Auch Liszt und Berlioz gehen Fricsay in ihrer effektvoll rhapsodischen Robustheit überzeugend von der Hand, kaum weniger Prokofieffs „Symphonie classique“, die noch etwas mehr Verfeinerung vertragen würde. Die große Überraschung freilich ist, erstmals auf CD, Fricsays Einspielung der 3. Symphonie von Reinhold Glière: der „Ilya Murometz“-Symphonie, jener wenige Jahre vor dem Niedergang des Zarenreichs vollendeten gewaltigen Apotheose der russischen Orchestermusik, die final noch einmal die Errungenschaften Rimsky-Korsakovs, Tschaikowskys und Tanejews zu einem übermächtigen Klangdom von unübertrefflicher Strahlkraft bündelt. Es handelt sich dabei nicht nur um die deutsche Ersteinspielung dieses magnum opus des sächsisch-stämmigen Ukrainers, sondern auch um die neben den berühmten Stokowski-Aufnahmen fesselndste, plausibelste und klangschönste Darbietung, die freilich mit den Stokowski-Fassungen den Nachteil teilt, dass auch hier eine in allen Sätzen drastisch gekürzte Version des in der Originalgestalt knapp 80-minütigen Kolosses vorliegt.

Stokowski hatte seine Kürzungen in Abstimmung mit Glière vorgenommen, und vielleicht hat sich Fricsay ja auch noch den Segen des Meisters besorgt, der 1956, ein knappes Jahr nach vorliegender Aufnahme, verstarb. Wie gesagt, die Kürzungen sind Legion in dieser Aufnahme, und wer die Partitur (die käuflich nicht zu erwerben ist) zur Hand hat, muss jeden Moment auf der Hut sein und mitspringen… Und trotzdem: das Ergebnis ist auch hier ohne Übertreibung großartig, und es wäre zu wünschen, einmal eine Aufführung des kompletten „Ilya Murometz“ hören zu dürfen, die eine ähnliche Qualität offeriert.

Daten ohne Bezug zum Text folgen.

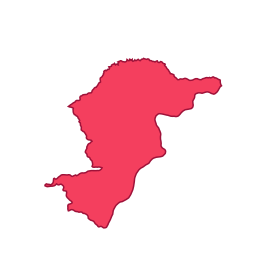 the district of Morada Nova de Minas, Minas Gerais, Brazil, rotated 47°
{"feature_id": "56859067B74316667672394", "entity_name": "Morada Nova de Minas", "entity_type": "district", "adm_level": 2, "iso_a3": "BRA", "parent_name": "Brazil", "parent_adm1": "Minas Gerais", "projection": "natural_earth1", "projection_center": [-45.395, -18.563], "detail": "fine", "context": "isolated", "style": "filled", "palette": "rose", "viewbox_px": 256, "rotation_deg": 47, "n_neighbors": 0, "source": "geoboundaries", "source_scale": "gbopen_adm2", "svg_char_len": 5850}
<svg xmlns="http://www.w3.org/2000/svg" viewBox="0 0 256 256"><g transform="rotate(47 128 128)"><path d="M180.4,216.8L180.9,216.0L181.2,215.2L181.8,214.6L182.9,214.3L184.3,214.0L185.1,213.2L185.7,212.2L185.9,211.4L184.9,208.3L184.4,207.5L183.0,203.5L181.1,199.4L180.7,198.1L178.4,195.2L177.6,193.5L176.6,190.3L176.4,189.4L176.4,186.3L176.6,184.9L176.8,184.1L177.9,182.4L179.0,178.3L179.4,176.1L179.5,175.0L178.7,172.0L178.4,171.1L176.4,166.6L174.4,163.6L171.3,159.7L169.5,157.7L168.9,156.8L168.2,155.5L167.1,153.2L166.8,152.2L166.0,148.5L166.0,147.4L166.2,145.4L166.5,144.5L166.8,143.2L167.1,140.2L167.7,138.1L168.0,136.8L167.3,133.8L167.2,131.4L167.4,130.1L167.9,128.9L168.7,127.2L171.1,123.9L171.7,122.9L172.2,121.7L172.1,118.8L171.9,117.9L171.3,117.1L170.6,116.3L169.7,115.9L168.7,115.8L166.1,116.5L164.2,116.3L163.5,115.9L162.9,115.4L162.3,114.7L161.8,114.2L160.2,113.0L158.4,111.9L157.7,111.3L156.3,110.0L155.6,109.1L154.8,108.2L153.9,107.6L151.8,106.7L150.8,106.4L149.0,105.6L146.4,105.4L145.5,105.3L144.8,105.0L143.8,104.4L143.0,104.1L140.4,102.8L139.3,101.5L138.2,99.2L138.3,96.7L138.6,95.6L140.1,94.2L141.4,93.2L144.9,90.9L145.9,90.1L147.2,89.4L148.6,88.6L150.1,87.2L150.8,86.3L151.8,85.6L152.7,84.7L153.2,83.8L153.5,83.0L153.5,81.8L153.4,80.5L153.2,79.4L153.1,77.9L153.1,76.4L153.3,75.2L153.6,73.8L155.8,70.4L156.9,68.6L157.0,67.8L157.0,66.8L156.7,66.0L155.7,64.7L154.1,63.6L152.5,62.3L152.2,61.5L151.6,59.7L151.2,58.7L150.6,57.9L149.8,57.1L149.2,56.0L149.3,54.7L150.2,52.7L150.7,52.1L151.5,51.3L153.1,50.1L153.6,49.2L154.6,47.0L155.5,45.5L156.8,44.5L158.3,43.8L159.0,43.7L160.0,43.2L161.8,42.1L162.3,40.7L162.4,38.6L162.3,37.8L162.0,36.5L160.7,32.5L160.9,30.8L159.4,30.5L157.4,29.3L156.4,28.3L155.3,27.9L154.4,28.7L153.5,28.8L151.7,29.4L151.0,29.8L150.3,30.5L149.4,30.5L148.6,30.9L148.1,32.6L147.6,33.5L146.6,33.9L146.2,34.9L145.7,35.4L145.0,35.8L144.4,36.6L144.0,37.6L143.6,38.5L143.0,39.6L142.5,41.7L141.9,42.2L141.2,42.8L140.2,43.3L139.2,43.7L138.2,44.7L137.7,45.7L136.9,48.3L135.4,50.3L134.6,50.7L132.8,51.2L132.0,51.5L131.2,51.9L130.4,52.6L129.5,54.6L128.9,55.3L128.2,55.8L127.6,56.5L127.4,57.8L126.5,58.7L123.7,58.7L122.8,59.0L121.7,59.0L120.5,58.2L119.5,58.5L117.9,59.3L117.1,60.0L116.1,59.5L114.9,59.4L113.1,58.9L111.0,59.0L109.3,58.5L108.2,58.6L107.2,58.5L106.8,57.4L106.1,57.3L105.2,58.1L104.2,58.2L103.3,58.1L102.3,58.4L101.6,58.9L101.6,60.2L100.8,61.0L99.9,61.2L98.9,60.8L98.4,61.7L98.3,62.8L97.8,63.4L96.8,63.8L96.0,64.7L95.1,64.9L94.3,65.3L93.3,66.2L92.1,65.8L91.0,66.3L90.6,67.5L88.7,68.7L87.7,69.1L87.6,70.4L87.0,71.1L87.0,73.3L85.9,73.6L84.7,73.7L84.5,74.9L84.3,76.1L83.7,76.6L82.8,76.5L83.0,77.7L82.6,78.9L81.5,79.0L80.7,78.2L80.6,79.4L79.8,79.4L78.9,79.9L79.8,80.7L79.3,81.6L78.1,81.8L77.2,82.0L78.2,83.2L78.0,84.6L77.5,85.4L76.7,85.8L76.1,86.5L75.4,86.9L74.6,86.9L73.7,87.6L73.5,88.5L73.1,89.3L72.8,90.3L73.8,90.2L74.0,91.5L75.1,92.1L73.2,93.1L73.3,94.1L72.3,94.2L71.5,93.9L71.6,94.9L71.0,95.9L70.8,97.2L71.5,98.0L71.2,99.0L70.2,100.3L71.2,100.6L71.8,100.9L72.1,101.9L71.3,102.8L71.3,104.2L71.2,105.0L70.4,105.1L70.1,106.0L70.1,107.0L71.2,107.9L71.6,109.1L72.3,109.6L72.3,110.7L72.8,111.6L72.6,114.2L73.3,115.1L74.3,115.8L75.0,116.2L75.7,116.9L75.2,118.1L75.6,119.7L76.1,121.1L76.3,122.4L76.6,123.4L76.0,124.1L75.8,125.3L76.1,126.8L76.1,127.9L76.3,128.8L76.9,129.7L77.2,130.6L76.9,131.3L75.6,132.9L75.4,133.7L75.4,135.0L75.0,135.7L74.2,136.6L73.4,137.7L72.9,138.7L72.9,140.0L72.3,141.0L72.6,142.0L73.2,142.7L74.1,143.1L74.7,143.8L74.5,144.9L74.0,145.6L73.2,146.3L72.7,147.0L72.6,148.2L72.9,149.3L72.5,150.2L72.3,151.0L72.1,153.3L71.8,154.3L71.8,155.1L71.6,156.9L72.8,156.4L73.6,155.7L75.4,154.7L76.3,154.5L76.9,155.5L77.7,156.1L78.9,157.1L79.8,157.6L81.6,158.1L82.7,157.5L83.9,157.6L84.8,157.1L85.8,157.2L86.6,157.7L87.3,157.7L89.0,158.0L89.7,158.4L89.8,159.4L90.8,159.7L91.7,159.4L92.7,160.1L93.3,160.8L95.6,161.5L96.2,162.3L96.9,162.8L97.4,163.5L99.9,163.2L100.8,162.8L101.6,162.8L102.3,163.0L103.1,163.0L104.0,163.4L104.9,163.4L105.8,163.9L106.5,164.9L107.3,165.4L108.5,165.4L109.5,165.1L111.0,163.9L112.1,163.2L113.2,163.4L113.0,164.5L113.2,166.2L112.8,167.1L112.7,168.0L112.9,168.9L113.3,169.7L113.6,170.7L114.1,171.4L114.8,171.9L115.5,173.9L116.0,175.1L116.8,175.8L119.1,175.9L120.7,177.0L121.5,177.1L123.2,176.3L124.3,176.4L125.3,176.9L127.5,176.8L129.2,177.7L130.6,178.7L131.6,180.5L132.8,180.3L133.6,179.4L134.1,179.0L134.5,178.2L135.7,177.2L136.7,175.8L137.8,175.0L139.3,174.1L139.8,175.2L139.8,176.6L139.6,177.7L138.9,178.8L138.1,179.5L137.5,180.4L134.3,183.7L132.6,186.2L132.2,186.9L131.9,189.1L131.3,190.2L130.7,191.1L129.5,192.2L128.9,193.2L128.5,194.5L128.2,197.2L127.7,198.2L126.7,198.3L126.3,199.3L125.9,200.3L125.6,201.5L124.9,202.1L122.6,202.5L121.5,203.5L121.0,204.4L118.3,206.9L117.2,208.2L116.8,209.2L116.8,210.0L116.5,212.3L116.6,214.2L116.5,215.0L115.9,215.9L114.5,216.2L114.4,217.0L116.3,219.2L116.8,219.9L117.0,220.8L117.1,221.9L116.8,223.3L115.1,224.3L114.8,225.0L114.0,225.3L113.2,225.8L113.0,227.2L113.6,228.1L115.1,227.5L115.9,227.0L118.2,223.8L118.8,223.2L119.8,221.6L120.1,220.8L120.2,219.7L120.1,218.4L121.9,217.9L122.5,217.3L122.8,216.3L123.3,215.3L124.4,215.0L126.1,214.8L126.9,215.0L127.7,215.5L128.9,217.8L129.8,217.9L131.3,216.7L132.3,216.2L133.4,216.9L135.1,219.0L136.0,219.6L137.6,219.9L138.6,219.8L141.0,219.8L142.9,219.4L143.8,219.4L144.6,219.9L144.4,221.3L143.8,222.6L143.3,223.6L143.5,224.6L144.2,225.4L144.9,225.9L146.2,227.2L147.0,227.7L147.9,228.1L148.5,227.0L148.7,225.7L149.4,224.7L150.9,223.8L151.7,223.7L152.7,223.5L153.8,222.9L154.4,222.2L156.1,221.3L157.3,219.7L158.2,219.1L159.3,219.1L160.0,218.9L160.6,218.2L162.8,217.3L163.5,217.2L164.3,217.2L165.3,217.4L166.0,217.9L166.8,218.6L167.8,218.6L169.4,218.3L170.1,218.1L171.0,217.5L171.9,217.1L173.0,216.7L175.6,217.2L178.6,216.8L179.5,217.1L180.4,216.8Z" fill="#f43f5e" stroke="#9f1239" stroke-width="1.5"/></g></svg>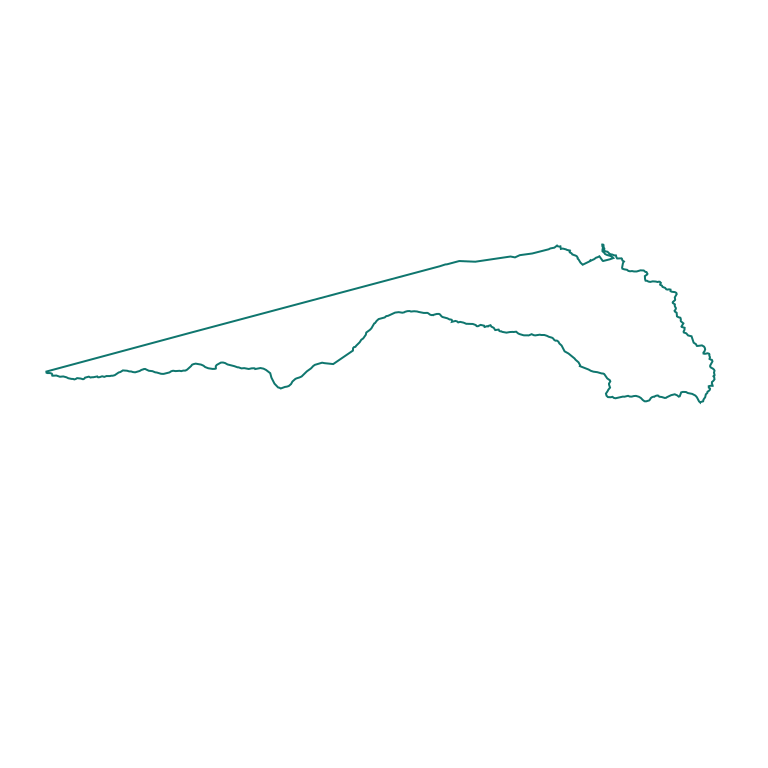 Alajuela, Alajuela, Costa Rica, rotated 255°
{"feature_id": "36466004B67061549070759", "entity_name": "Alajuela", "entity_type": "district", "adm_level": 2, "iso_a3": "CRI", "parent_name": "Costa Rica", "parent_adm1": "Alajuela", "projection": "equal_earth", "projection_center": [-84.238, 10.164], "detail": "fine", "context": "isolated", "style": "outline", "palette": "teal", "viewbox_px": 768, "rotation_deg": 255, "n_neighbors": 0, "source": "geoboundaries", "source_scale": "gbopen_adm2", "svg_char_len": 6144}
<svg xmlns="http://www.w3.org/2000/svg" viewBox="0 0 768 768"><g transform="rotate(255 384 384)"><path d="M483.6,210.8L483.4,61.1L482.3,60.9L481.7,61.6L481.0,64.2L480.1,65.7L479.3,66.0L478.0,65.7L477.7,66.2L477.0,69.7L474.9,72.8L474.3,76.2L472.6,79.1L471.3,80.5L469.8,83.5L469.3,85.1L468.6,86.0L468.6,87.4L469.1,89.1L467.8,92.4L466.5,94.5L466.7,95.9L467.5,96.8L467.5,100.8L466.2,102.2L466.1,103.9L465.8,104.6L465.5,109.0L464.6,109.4L464.4,109.8L464.2,111.2L464.4,113.4L464.2,114.2L463.3,115.6L463.5,118.1L462.6,121.2L462.6,122.6L462.2,124.1L462.2,126.2L463.8,130.7L463.8,132.4L464.7,135.3L463.3,139.3L462.2,141.0L461.5,143.1L460.5,144.6L459.7,146.6L459.8,151.3L460.4,153.4L460.4,155.0L460.6,155.4L460.4,157.1L457.7,160.2L456.3,163.7L454.5,166.0L453.9,167.5L451.5,171.4L450.8,173.9L450.7,179.8L451.4,181.8L451.4,183.7L450.4,186.0L449.7,189.8L448.9,191.5L448.9,193.7L448.4,195.3L448.4,196.1L448.7,196.7L448.7,197.3L451.2,202.2L452.3,203.6L452.5,205.3L452.4,207.4L450.1,212.3L448.4,214.4L446.7,215.6L444.7,218.3L442.9,222.4L442.4,224.7L442.5,225.6L444.7,226.1L445.7,227.3L446.9,232.0L446.4,234.1L445.3,236.0L443.4,237.9L440.0,244.0L438.0,246.9L437.7,247.9L436.0,250.3L435.5,253.1L433.5,257.3L433.4,260.1L432.9,262.4L432.6,263.1L431.8,263.4L431.4,268.8L430.0,271.6L428.1,273.7L423.9,276.9L419.3,276.9L412.7,278.3L408.1,280.8L407.4,282.1L406.4,283.1L406.8,287.6L406.6,289.5L406.7,291.5L408.0,294.2L410.1,296.2L411.9,299.8L412.1,301.3L412.2,304.0L412.6,306.4L416.2,312.8L418.0,317.6L419.7,320.3L420.4,322.2L420.6,329.7L419.5,332.0L416.4,340.1L424.3,362.6L426.6,363.4L426.9,363.8L427.4,364.6L427.3,366.0L428.1,366.9L430.6,371.3L432.6,373.5L433.4,375.7L436.3,379.2L438.3,380.2L439.9,384.3L441.0,386.2L445.0,390.2L445.2,391.2L446.8,393.1L448.1,395.6L448.1,401.9L449.0,403.8L448.8,405.5L450.1,413.2L449.6,416.8L448.1,420.2L448.0,422.1L448.3,423.1L448.3,425.6L447.8,427.7L447.0,428.8L446.5,431.9L445.5,434.7L444.6,436.2L442.3,440.9L441.5,444.2L440.9,445.0L439.0,446.5L438.2,447.9L438.0,449.3L437.8,449.4L438.0,450.2L438.0,453.2L437.5,455.2L436.8,456.0L434.5,457.1L433.6,457.8L431.0,462.3L429.4,464.0L429.1,465.0L428.5,466.0L427.0,466.2L426.5,465.8L426.4,469.4L425.4,470.9L424.3,471.6L424.3,473.6L422.7,476.7L420.9,479.0L419.0,485.3L417.2,487.9L416.0,488.4L415.7,488.9L415.5,489.7L416.1,492.6L414.4,495.8L413.2,495.8L413.0,496.0L413.2,498.5L412.7,499.2L412.7,499.7L413.1,500.0L413.2,502.1L411.6,502.6L409.9,504.5L407.3,505.4L406.9,508.8L405.3,509.2L404.7,510.1L404.5,511.0L403.8,511.6L401.9,515.6L401.6,519.1L401.0,521.9L400.7,522.5L400.3,525.2L398.1,526.7L397.1,527.9L394.9,531.5L393.5,536.4L393.9,539.5L392.4,541.3L391.8,542.7L391.3,547.3L390.7,548.4L389.8,551.6L388.4,553.8L386.9,555.5L385.3,558.2L384.3,559.1L382.4,559.9L381.5,560.8L381.2,562.2L379.8,563.4L377.7,563.9L375.2,565.5L368.8,566.9L365.7,570.1L359.3,574.7L358.0,575.2L354.6,577.5L351.3,578.3L350.6,577.8L345.0,585.4L343.2,587.2L341.7,589.5L340.2,593.1L337.9,596.9L337.3,598.5L336.6,599.3L331.6,601.1L329.2,603.1L328.0,603.3L326.1,601.4L325.1,601.2L322.0,601.4L320.5,599.3L319.1,598.0L317.3,595.9L315.1,595.9L313.4,596.9L312.5,599.7L312.5,601.3L311.1,602.4L310.3,603.9L310.0,611.5L309.5,612.9L309.4,616.7L308.3,618.1L307.7,620.0L307.7,622.2L307.3,624.3L305.7,626.9L304.0,628.5L301.6,629.8L299.9,631.2L299.4,632.7L299.5,635.9L300.0,636.7L301.3,638.0L301.9,639.5L302.0,641.1L301.7,641.7L302.2,643.1L302.2,645.0L301.7,646.0L301.2,646.0L300.4,646.8L299.6,648.8L297.8,651.7L297.7,653.2L298.0,653.7L298.9,658.5L298.8,662.2L297.0,664.4L295.5,665.4L295.6,666.5L299.0,668.9L299.0,670.7L298.1,673.6L296.6,675.2L294.7,679.1L292.2,681.8L290.2,682.8L285.7,683.8L284.4,684.6L284.6,684.7L284.7,687.8L286.3,688.6L288.1,690.8L290.7,692.2L291.7,694.0L292.8,694.5L293.4,696.2L293.9,697.0L294.9,697.7L295.4,697.7L296.4,696.8L297.8,697.1L297.8,699.3L297.2,700.6L297.2,701.0L300.0,700.9L301.1,701.4L301.7,702.8L302.9,704.4L305.0,704.7L306.2,704.2L306.5,704.5L306.6,705.3L307.0,705.6L309.6,705.7L311.3,706.7L312.4,706.5L313.7,705.7L315.5,703.8L316.8,703.6L317.6,704.0L320.8,707.1L321.9,707.1L322.5,706.9L323.0,705.9L324.0,704.9L325.5,705.8L327.3,705.6L328.4,706.0L329.0,705.9L329.9,704.6L330.1,701.8L330.7,700.5L331.7,700.7L332.6,702.0L334.4,703.2L335.9,703.2L337.3,702.8L339.0,701.1L339.6,696.7L339.9,696.0L341.6,695.7L343.8,693.8L350.5,693.4L352.2,690.3L354.7,689.1L356.2,686.9L357.2,687.0L358.6,688.3L360.5,688.9L362.1,686.3L362.5,686.2L365.1,688.9L367.7,687.0L368.8,687.1L369.7,687.5L371.3,687.4L372.3,685.7L373.5,684.5L377.1,685.1L378.7,683.7L379.5,683.6L380.5,684.9L381.7,685.6L383.6,685.1L384.5,685.1L385.6,685.6L387.4,684.0L387.8,683.9L388.5,684.3L389.7,686.8L390.3,687.1L392.4,687.3L395.1,690.0L396.4,689.9L397.5,688.7L398.6,685.9L399.5,684.8L401.0,685.2L401.7,683.8L401.8,682.3L402.4,681.2L404.1,680.4L405.7,678.2L407.1,677.9L408.3,676.5L408.8,676.5L410.0,677.6L411.3,676.9L411.7,676.1L411.7,674.7L412.6,673.1L413.6,670.1L413.7,667.6L414.5,665.9L415.6,664.8L416.1,663.4L417.8,663.3L420.7,663.9L421.7,666.6L422.2,667.0L424.2,666.5L424.6,665.5L426.4,664.3L427.4,661.2L427.3,657.1L428.0,654.6L428.9,652.8L429.2,650.8L430.0,649.3L431.4,648.3L432.6,645.7L433.7,644.1L434.8,644.1L438.7,646.0L439.5,646.6L440.2,647.5L441.5,646.3L443.5,646.2L443.9,645.9L444.9,641.7L446.3,641.3L448.2,641.3L448.7,639.6L449.9,638.1L450.6,636.6L451.4,635.6L453.9,634.1L454.9,632.1L455.7,631.5L456.6,631.4L457.9,631.9L459.0,631.5L461.5,632.0L462.1,631.5L462.2,630.9L460.4,630.6L459.3,630.9L456.9,629.7L455.6,629.4L453.9,630.6L452.3,631.2L450.8,633.0L449.2,635.7L447.5,637.4L446.3,638.1L446.0,634.6L446.1,627.5L446.4,627.1L451.6,625.1L451.2,623.4L451.1,621.5L450.2,619.3L449.6,615.7L450.1,615.5L449.9,615.1L449.4,615.1L447.8,606.8L450.4,605.2L453.9,604.2L455.0,603.5L455.8,603.8L457.6,603.2L458.6,602.1L459.3,600.9L459.6,600.7L460.3,599.5L461.8,598.9L463.1,597.5L463.8,597.5L464.3,598.0L464.8,597.5L465.0,597.7L466.1,595.5L466.8,594.8L468.2,592.4L468.6,591.5L468.7,589.8L471.3,590.0L471.3,589.0L472.3,587.1L472.9,586.9L471.6,583.9L471.9,579.7L471.5,578.0L471.7,561.0L473.3,548.5L472.4,543.3L474.4,539.2L478.5,503.8L483.3,488.5L483.3,475.9L483.6,474.1L483.3,468.4L483.6,210.8Z" fill="none" stroke="#0f766e" stroke-width="2"/></g></svg>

Fazit zur komplexen Box: die Werke des Standard-Repertoires werden auf überdurchschnittlichem, die Raritäten zu einem Großteil auf singulärem Niveau musiziert. Wer sich für Orchestermusik der klassischen Moderne ernsthaft interessiert, sollte bei Fricsays sämtlichen Orchestermusik-Aufnahmen für die Deutsche Grammophon, zumal zu diesem Preis, bedenkenlos zugreifen, und eine ganze Menge davon ist erstmals auf CD erhältlich.